What the task asks » Check each line of the records below and collect those holding "Firefox".

··· Material for this exercise ···

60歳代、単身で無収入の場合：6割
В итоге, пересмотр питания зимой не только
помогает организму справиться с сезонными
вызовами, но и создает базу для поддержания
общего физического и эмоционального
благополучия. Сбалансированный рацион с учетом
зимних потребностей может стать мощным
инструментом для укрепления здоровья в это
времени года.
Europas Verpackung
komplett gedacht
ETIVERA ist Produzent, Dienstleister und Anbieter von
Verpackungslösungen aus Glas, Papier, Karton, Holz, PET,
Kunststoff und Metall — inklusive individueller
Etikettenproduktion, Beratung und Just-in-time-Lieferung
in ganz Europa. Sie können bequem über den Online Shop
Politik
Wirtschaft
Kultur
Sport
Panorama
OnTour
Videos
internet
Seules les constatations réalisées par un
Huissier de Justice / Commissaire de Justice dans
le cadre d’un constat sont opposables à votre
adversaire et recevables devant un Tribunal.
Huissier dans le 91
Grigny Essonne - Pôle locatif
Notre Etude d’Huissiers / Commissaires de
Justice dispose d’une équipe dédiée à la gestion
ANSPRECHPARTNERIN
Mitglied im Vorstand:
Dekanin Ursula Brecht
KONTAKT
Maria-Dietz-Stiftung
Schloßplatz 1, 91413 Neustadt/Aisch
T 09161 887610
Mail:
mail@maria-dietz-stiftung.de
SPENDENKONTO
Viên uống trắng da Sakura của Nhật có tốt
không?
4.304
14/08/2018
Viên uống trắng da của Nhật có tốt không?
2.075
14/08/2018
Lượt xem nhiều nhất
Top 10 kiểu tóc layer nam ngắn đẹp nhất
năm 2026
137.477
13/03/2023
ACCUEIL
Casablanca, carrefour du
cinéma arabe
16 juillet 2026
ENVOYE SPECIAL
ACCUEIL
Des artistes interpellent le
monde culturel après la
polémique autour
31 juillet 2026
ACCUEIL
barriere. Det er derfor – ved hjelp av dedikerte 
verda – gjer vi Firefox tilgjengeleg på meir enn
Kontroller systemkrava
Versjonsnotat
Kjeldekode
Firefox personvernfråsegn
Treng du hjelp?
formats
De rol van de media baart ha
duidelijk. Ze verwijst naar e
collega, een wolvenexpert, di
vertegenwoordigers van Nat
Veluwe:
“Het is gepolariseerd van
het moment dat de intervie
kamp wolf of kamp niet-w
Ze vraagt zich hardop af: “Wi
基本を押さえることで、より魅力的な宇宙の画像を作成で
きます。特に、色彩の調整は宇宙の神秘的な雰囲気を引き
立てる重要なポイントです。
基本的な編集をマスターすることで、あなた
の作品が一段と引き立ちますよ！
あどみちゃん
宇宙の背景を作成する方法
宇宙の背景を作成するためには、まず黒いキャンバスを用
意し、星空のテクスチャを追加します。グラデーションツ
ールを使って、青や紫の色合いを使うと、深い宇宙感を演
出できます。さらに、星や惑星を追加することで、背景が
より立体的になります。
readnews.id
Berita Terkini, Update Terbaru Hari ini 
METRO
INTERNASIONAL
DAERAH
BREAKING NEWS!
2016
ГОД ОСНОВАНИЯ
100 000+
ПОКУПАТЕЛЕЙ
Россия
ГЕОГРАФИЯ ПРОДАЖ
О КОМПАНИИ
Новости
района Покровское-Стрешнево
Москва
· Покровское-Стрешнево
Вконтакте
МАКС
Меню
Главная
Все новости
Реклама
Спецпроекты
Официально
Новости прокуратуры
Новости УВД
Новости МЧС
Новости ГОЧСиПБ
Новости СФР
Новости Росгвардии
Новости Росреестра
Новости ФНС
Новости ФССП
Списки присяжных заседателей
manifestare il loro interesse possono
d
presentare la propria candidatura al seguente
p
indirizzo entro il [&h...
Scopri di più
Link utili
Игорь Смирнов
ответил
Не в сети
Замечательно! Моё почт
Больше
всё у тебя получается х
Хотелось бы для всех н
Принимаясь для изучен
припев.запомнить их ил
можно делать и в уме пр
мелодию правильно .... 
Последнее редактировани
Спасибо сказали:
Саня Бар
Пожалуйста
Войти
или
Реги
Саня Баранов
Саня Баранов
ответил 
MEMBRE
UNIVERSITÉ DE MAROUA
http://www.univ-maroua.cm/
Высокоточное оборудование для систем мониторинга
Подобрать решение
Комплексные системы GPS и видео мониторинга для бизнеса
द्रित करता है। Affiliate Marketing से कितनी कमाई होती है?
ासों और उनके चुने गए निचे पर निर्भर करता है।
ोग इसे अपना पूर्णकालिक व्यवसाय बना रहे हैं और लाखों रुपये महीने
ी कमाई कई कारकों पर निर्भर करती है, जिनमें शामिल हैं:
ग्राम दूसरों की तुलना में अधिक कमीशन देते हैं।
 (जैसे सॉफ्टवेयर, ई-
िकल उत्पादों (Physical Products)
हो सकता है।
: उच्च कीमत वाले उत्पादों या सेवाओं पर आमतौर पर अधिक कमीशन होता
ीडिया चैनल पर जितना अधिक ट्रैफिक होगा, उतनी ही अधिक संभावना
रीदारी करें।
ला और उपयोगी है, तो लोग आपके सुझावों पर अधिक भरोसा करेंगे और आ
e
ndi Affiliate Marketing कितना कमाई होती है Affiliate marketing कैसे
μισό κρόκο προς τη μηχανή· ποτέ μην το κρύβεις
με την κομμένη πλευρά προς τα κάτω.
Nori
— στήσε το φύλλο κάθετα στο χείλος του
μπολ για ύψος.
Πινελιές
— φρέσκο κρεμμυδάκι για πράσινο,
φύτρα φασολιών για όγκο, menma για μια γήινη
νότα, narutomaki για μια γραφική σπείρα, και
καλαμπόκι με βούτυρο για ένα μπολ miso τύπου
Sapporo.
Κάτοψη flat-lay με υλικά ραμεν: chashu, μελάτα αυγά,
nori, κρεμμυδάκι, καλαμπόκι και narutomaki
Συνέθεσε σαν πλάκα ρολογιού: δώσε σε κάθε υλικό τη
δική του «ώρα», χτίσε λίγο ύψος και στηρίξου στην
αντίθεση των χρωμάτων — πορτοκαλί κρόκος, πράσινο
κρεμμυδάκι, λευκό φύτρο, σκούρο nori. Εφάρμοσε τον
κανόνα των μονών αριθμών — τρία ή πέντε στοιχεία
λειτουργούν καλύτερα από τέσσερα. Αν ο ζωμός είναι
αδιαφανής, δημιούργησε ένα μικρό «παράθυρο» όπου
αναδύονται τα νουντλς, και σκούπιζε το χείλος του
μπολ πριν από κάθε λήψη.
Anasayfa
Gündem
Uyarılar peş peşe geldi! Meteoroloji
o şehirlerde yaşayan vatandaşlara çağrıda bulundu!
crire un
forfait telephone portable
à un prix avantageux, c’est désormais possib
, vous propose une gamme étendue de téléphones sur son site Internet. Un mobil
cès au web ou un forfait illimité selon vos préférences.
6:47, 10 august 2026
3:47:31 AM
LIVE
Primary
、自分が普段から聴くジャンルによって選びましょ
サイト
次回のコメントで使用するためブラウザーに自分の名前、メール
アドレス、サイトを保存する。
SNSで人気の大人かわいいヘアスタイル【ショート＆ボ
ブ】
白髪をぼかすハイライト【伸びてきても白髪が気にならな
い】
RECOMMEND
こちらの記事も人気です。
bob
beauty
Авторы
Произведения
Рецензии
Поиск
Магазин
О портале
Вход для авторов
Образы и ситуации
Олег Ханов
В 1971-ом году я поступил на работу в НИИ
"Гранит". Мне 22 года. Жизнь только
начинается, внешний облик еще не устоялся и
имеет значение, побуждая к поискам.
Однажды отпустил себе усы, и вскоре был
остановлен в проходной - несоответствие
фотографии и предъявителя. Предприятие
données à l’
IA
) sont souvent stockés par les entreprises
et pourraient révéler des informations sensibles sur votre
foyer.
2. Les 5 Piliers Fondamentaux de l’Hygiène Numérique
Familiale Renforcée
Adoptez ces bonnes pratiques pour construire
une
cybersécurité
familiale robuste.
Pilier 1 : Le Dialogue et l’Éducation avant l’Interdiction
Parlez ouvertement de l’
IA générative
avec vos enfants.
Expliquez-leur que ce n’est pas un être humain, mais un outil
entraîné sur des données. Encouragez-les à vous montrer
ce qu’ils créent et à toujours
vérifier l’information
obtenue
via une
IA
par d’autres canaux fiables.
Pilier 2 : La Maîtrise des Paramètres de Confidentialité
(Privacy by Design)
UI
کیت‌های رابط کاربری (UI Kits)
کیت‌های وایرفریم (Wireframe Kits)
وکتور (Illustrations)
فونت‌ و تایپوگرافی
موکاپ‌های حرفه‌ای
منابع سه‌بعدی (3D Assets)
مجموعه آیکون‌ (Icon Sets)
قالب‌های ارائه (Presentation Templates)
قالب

···

Output »
verda – gjer vi Firefox tilgjengeleg på meir enn
Firefox personvernfråsegn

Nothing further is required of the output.